Marco Pannella: Un Politico Oltre le Convenzioni
Marco Pannella, figura di spicco della politica italiana, è stato descritto in molti modi, da Pasolini come uno “scandalo integrabile” a De Gregori che lo paragonava a un “Signor Hood” armato di parole. A distanza di dieci anni dalla sua scomparsa, resta difficile inquadrare pienamente la sua figura, che ha corso lungo un percorso di sessant’anni ricco di battaglie per i diritti civili e individuali. Egli stesso disse di esercitare un “ragionevole sconfinamento di tutti i sensi”, incarnando un approccio politico innovativo, ben lontano dagli schemi tradizionali.

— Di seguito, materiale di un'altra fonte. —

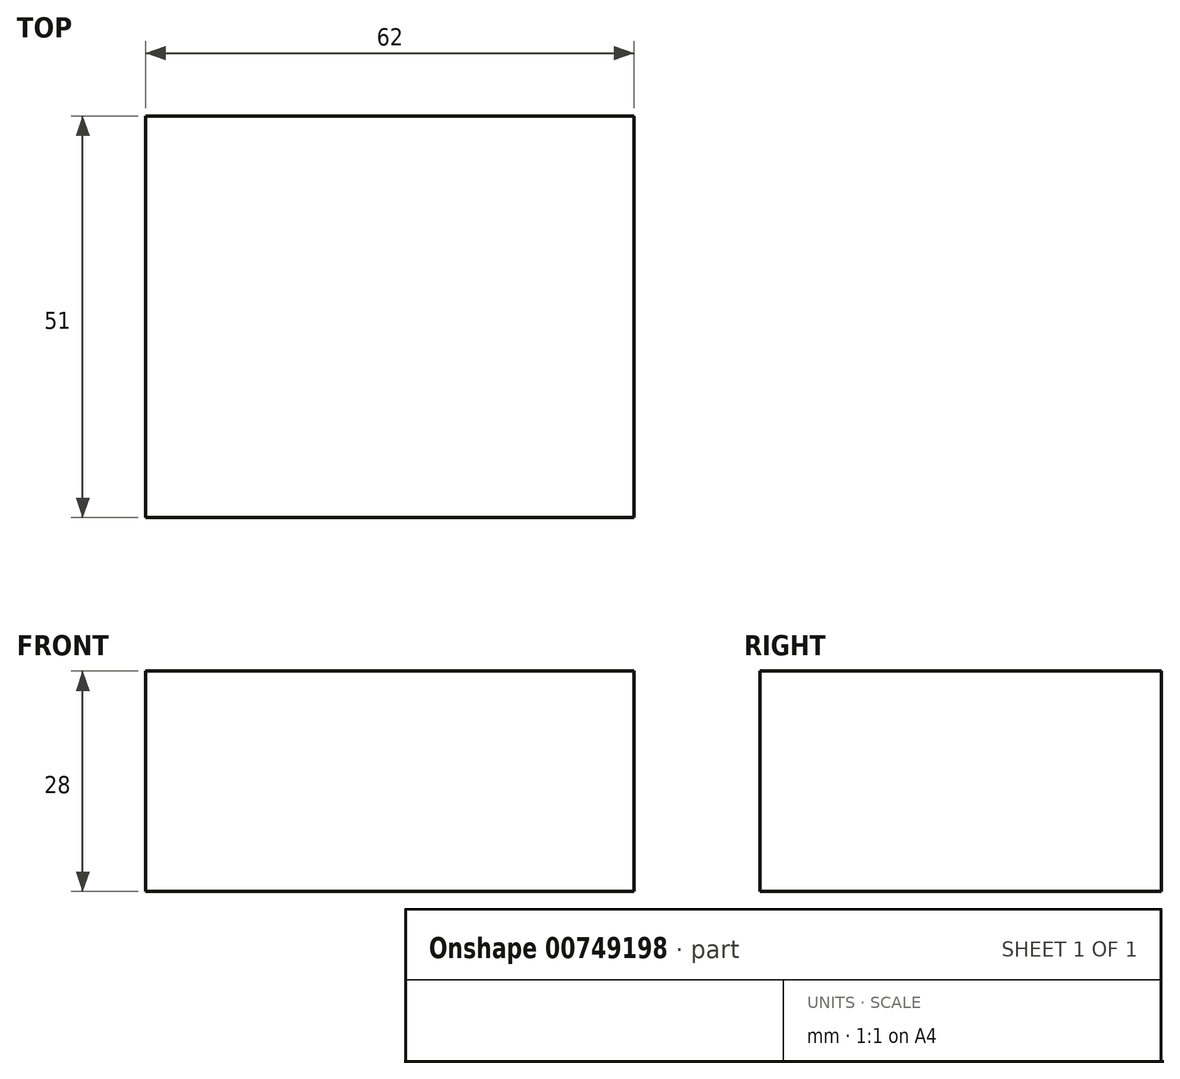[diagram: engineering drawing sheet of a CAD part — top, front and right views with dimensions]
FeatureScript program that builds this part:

Nel 1955, insieme a Mario Pannunzio, fondò il Partito Radicale. Sotto la sua guida, a partire dal 1963, la sede di Torre Argentina si trasformò, riunendo diverse anime politiche, da pacifisti a femministe, fino ai movimenti ambientalisti. Pannella sfidò le convenzioni sociali, portando la politica direttamente nelle vite quotidiane degli italiani. La vittoria sul referendum del 1974 per il divorzio rappresentò una pietra miliare, aprendo la strada a un’era di consultazioni referendarie e di mobilitazione popolare.
Pannella non si limitò a chiedere riforme, ma sperimentò nuove forme di attivismo, ricorrendo a disobbedienza civile e scioperi della fame. Riuscì così a portare l’attenzione su questioni cruciali come le carceri sovraffollate e i diritti umani. La sua capacità di agitare le acque della politica, attraverso discorsi ostruzionistici prolungati e azioni provocatorie, come la famosa apparizione con un vestito da fantasma in TV, lo rese un personaggio unico e controverso. Con la sua arte oratoria e il suo approccio eccentrico, Pannella è riuscito a mettere in discussione non solo il panorama politico, ma anche i preconcetti culturalmente radicati nel paese.